I am impressed and very pleased by all the messages of support I have received from people following my last post, however I find I need to expand on the story a bit.
First off I should say that the band went ahead with the Gig not only with my permission, but with my blessing. They were prepared to pull out, but knowing the joy that they get from performing I wanted them to make the most of the opportunity. They are a lovely group of people as well as being friends and my band. As tends to happen with bands we may get a little impatient with each other at time (especially towards the end of a long rehearsal) but we are close and intimate in way that none musicians can best understand by comparing with a sports team. We have to rely on each other and so we have to trust each other not just as musicians but also as people. These people have my total trust and support.
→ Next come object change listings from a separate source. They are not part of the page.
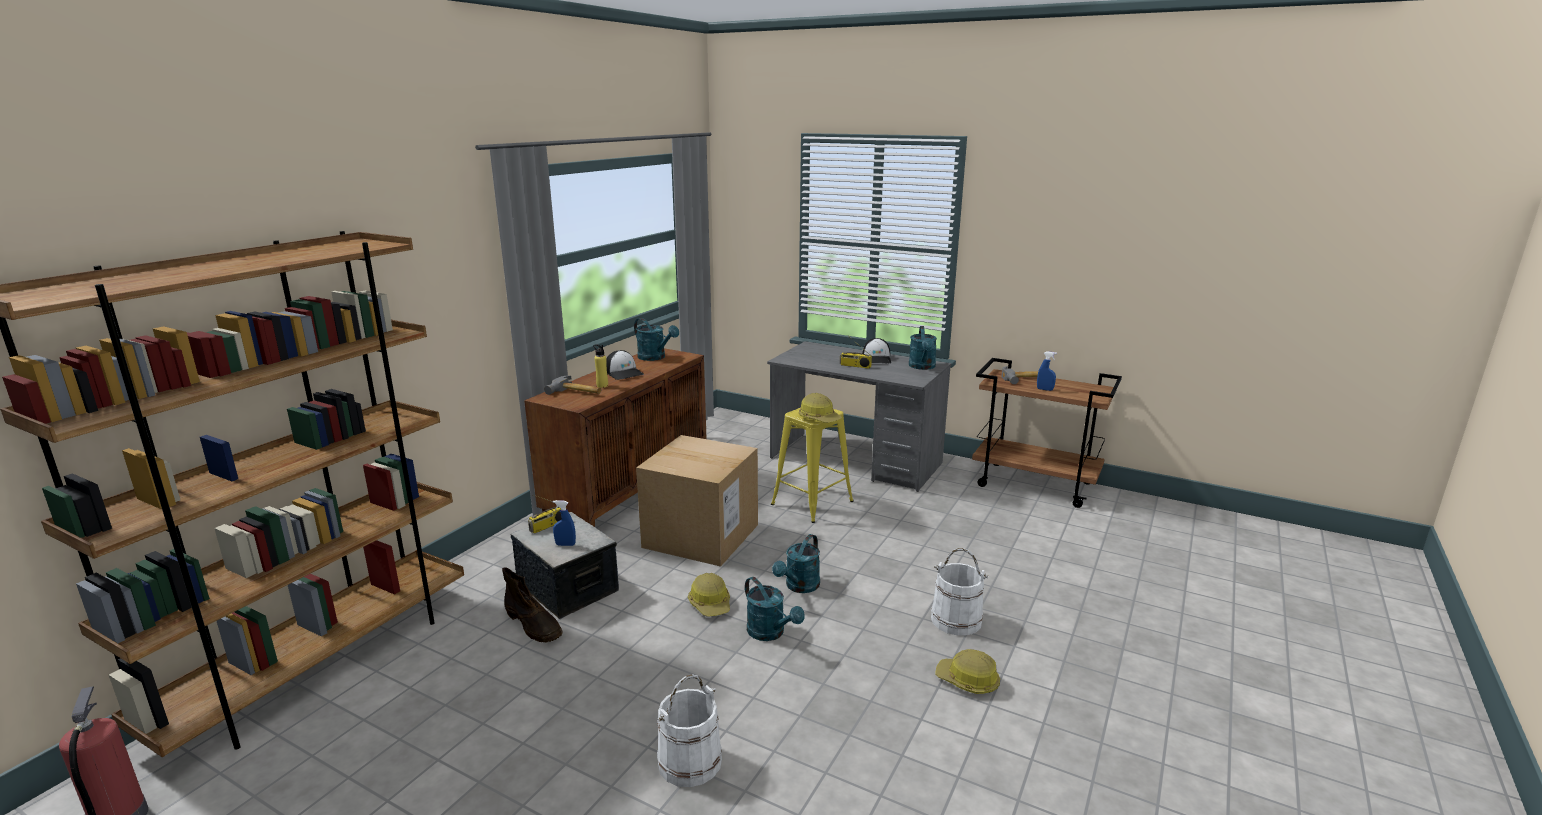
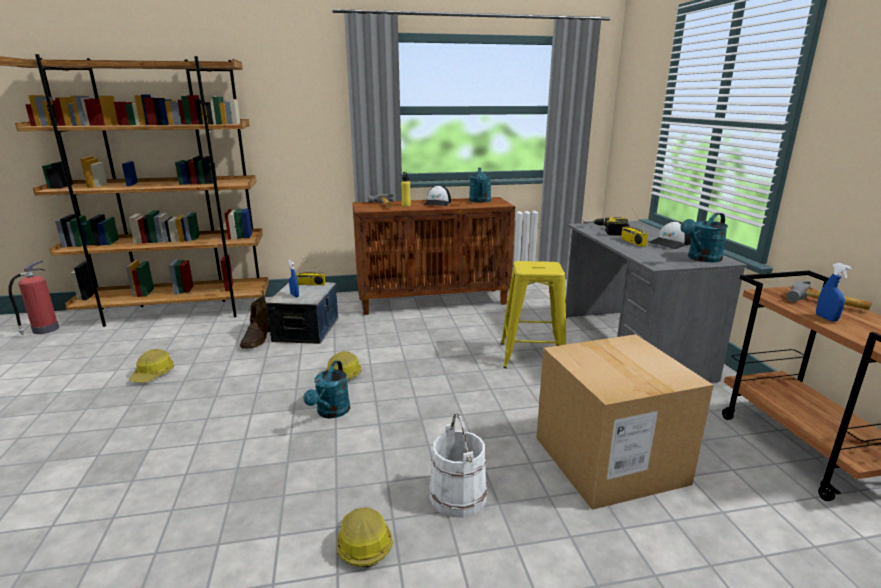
camera: 50 degrees right, 0 degrees up
cardboard box [636,435,758,567] -> cardboard box moved to [536,334,714,510]
white bucket [657,674,722,787] -> none
turquoise watering can [772,534,820,593] -> none
hard hat [799,393,842,423] -> hard hat moved to [129,349,174,382]
none -> power drill [583,217,630,235]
The situation was always going to be a difficult one, people I knew before I started this process knew me as a man, a husband and a father. Through my Church I was involved with several ministries -primarily musical - and was fodder for committees. Now I was very convincing as a man, I put a lot of effort into playing the role, people believed what they saw. I cannot now be surprised that they will still believe what I was telling them before, except that now they may well doubt everything else. This is my biggest fear, in admitting that I have been lying, my whole life is now doubted.
There will be a natural suspicion that I was not only lying about my gender, but my faith, my love for my wife, feelings as a father and everything else. I have to accept this and all I can do is to continue to show myself as the person I am, I hope that means a loving sensitive parent and friend. A committed Church member and competent musician.
As Christian I can still be hurt, but I must also forgive. I will also try to display Christ's love and the Fruits of The Spirit. I will try to remember Paul's words that "By their fruits will you know them" and act accordingly.